La popolazione maddalenina non mancò mai di soccorrere e aiutare i degenti con offerte e donazioni e tutto veniva sempre annotato con ordine e meticolosità. Fra le tante offerte troviamo infatti annotate perfino di fichi d’india fatti pervenire da Angela Caucci, un chilo di paste dolci fatte in casa di Maria Rozzo e panettone a Natale e zucchero e caffè a Pasqua di Maddalena Larco. Nel 1935 il comitato di patronato era composto dalle signore Paolina Zonza, Clelia Moriano, Maria Ferracciolo, Anna Maria Monteroso, Clotilde Cateni, Lina Zonza e Maria Lena. Del consiglio d’amministrazione, presieduto da donna Costanza, facevano parte Nina Tanca, Maddalena Larco, Rosa Garibaldi e Annita Italia Garibaldi.
I bilanci, oltre alle donazioni di medicine e di prodotti medici e paramedici, riportano, fra le offerte pervenute, la somma di £. 5.000 da parte di Benito Mussolini (che l’11 novembre 1932 visiterà l’ospedale) e altre offerte in denaro da parte di Ottavio Scattini, Miss Frances Miller, Host Venturi, Ernst Hoperkraft, Mariane Kennedy e tanti altri tra cui molti anonimi. Puntuali poi i versamenti delle quote delle signore del Comitato, variabili dalle 10 alle 30 lire.

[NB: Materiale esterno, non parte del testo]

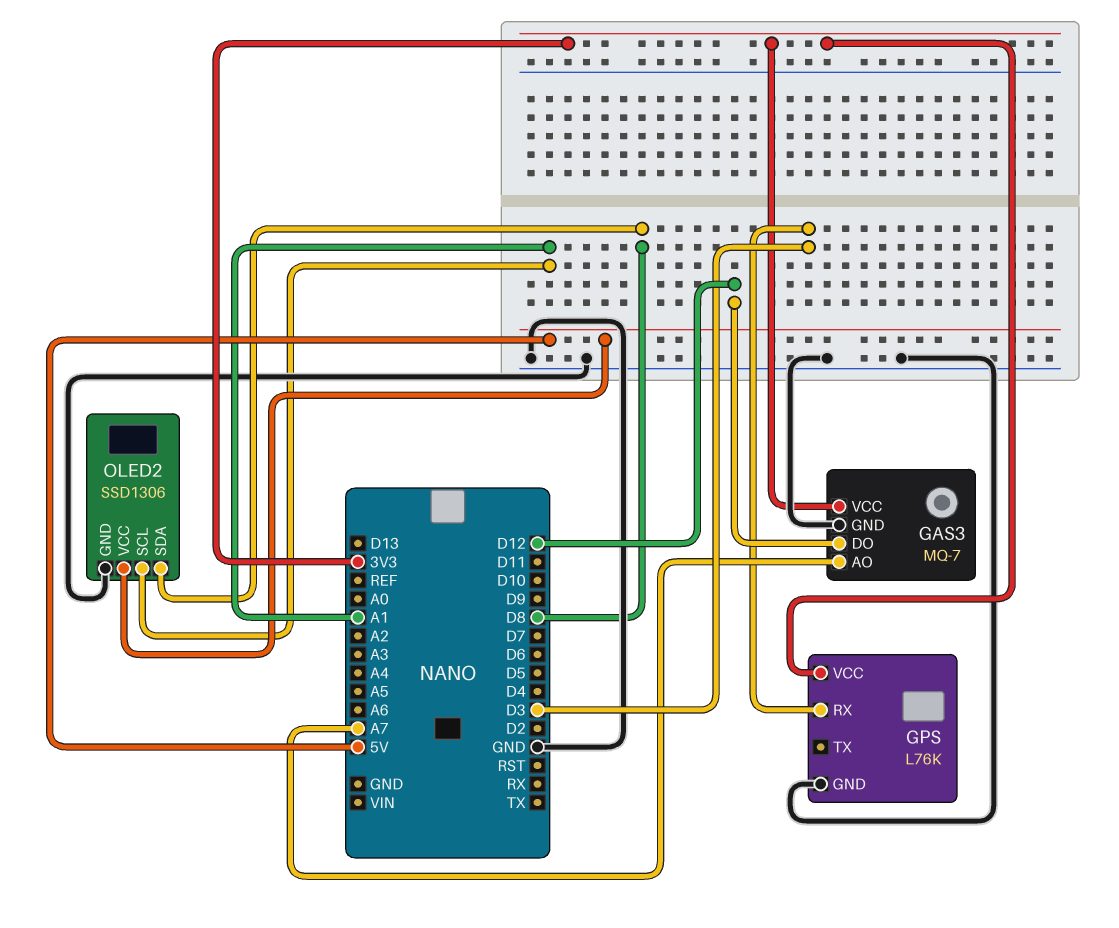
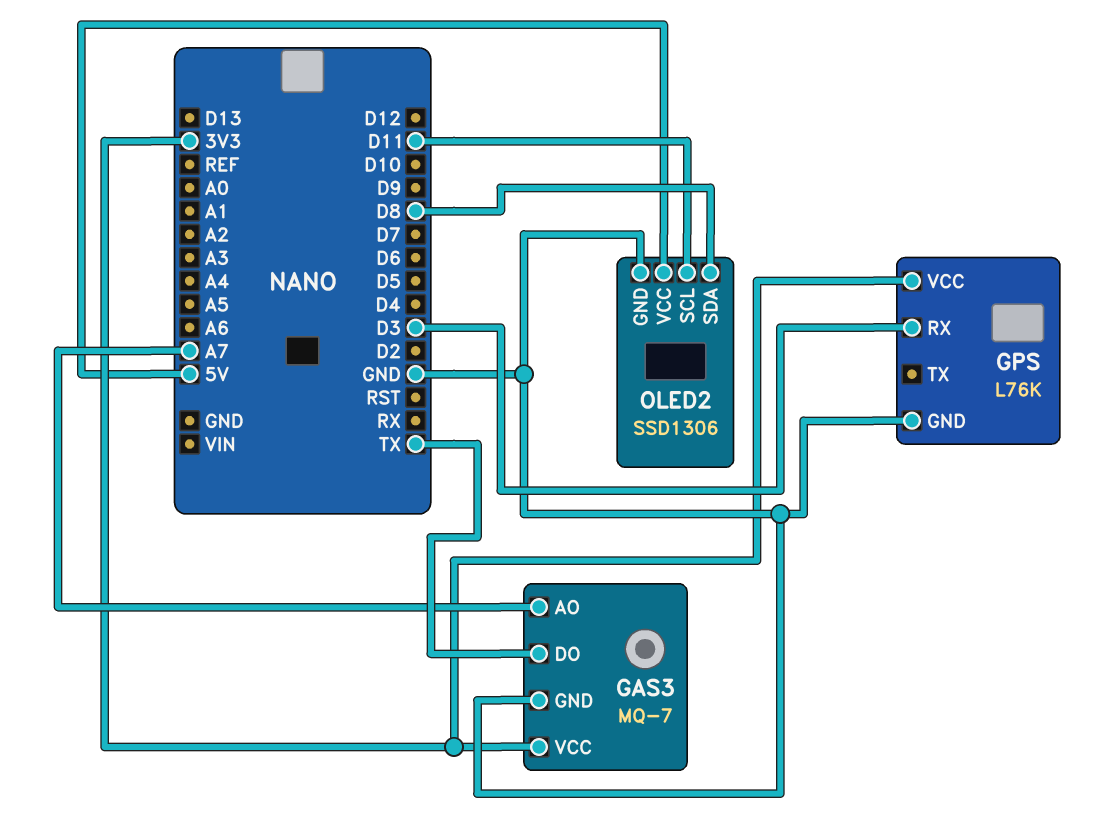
GAS3 pin DO: D12 -> TX
OLED2 pin SCL: A1 -> D11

A chiusura della relazione morale dell’anno 1937, donna Costanza volle ricordare la presenza nell’ospedale di due persone: Don Salvatore Capula, parroco da pochi anni, che “…affettuosamente accorre per le cure spirituali dei ricoverati”, e di Eugenio Callai, singolare personaggio che molti vecchi maddalenini ancora ricordano, ospite fisso con una retta a carico dell’Associazione Volontari Garibaldini, che volle vivere gli ultimi anni della sua vita ed infìne concluderla accanto al suo Generale. La sua costante presenza, della quale è bene rinnovare il ricordo quale esempio di grande fedeltà, è così descritta da donna Costanza:
“Trovasi ricoverato, sempre ospite graditissimo, il Signor Eugenio Callai, reduce della gloriosa falange garibaldina, di 94 anni, che apporta con la sua Camicia Rossa una continuità del pensiero del grande Duce, che tanto ebbe a cuore i sofferenti, ricordando ai posteri che se questo ospedale è sorto con il concorso di anime generose, è anche sotto la guida spirituale di Giuseppe Garibaldi di cui porta il nome.
Questo vecchio garibaldino onorato dal popolo e dalle autorità regolarmente, tempo permettendolo, monta di guardia alla tomba dell’Eroe dei Due Mondi che riposa a Caprera”.
L’ospedaletto, come ancora oggi lo chiamano i maddalenini, fu definitivamente chiuso dopo la morte della sua fondatrice e l’immobile che lo ospitava, prima rimasto inutilizzato e poi occupato da privati, grazie all’opera del sindaco Serra e dei suoi collaboratori, è ritornato ora nel possesso dell’amministrazione comunale che ha voluto perpetuare la sua destinazione originaria installandovi una struttura sanitaria.